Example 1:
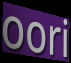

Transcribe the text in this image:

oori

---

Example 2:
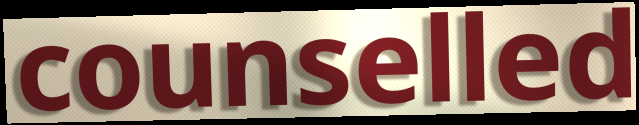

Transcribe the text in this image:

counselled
· · · ·
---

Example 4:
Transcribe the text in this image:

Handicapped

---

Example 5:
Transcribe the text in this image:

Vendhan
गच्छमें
· · · ·
Instructions to follow:
Work out how many lines of the data above contain the string "Example" and give the number alone.

Response to the task:
4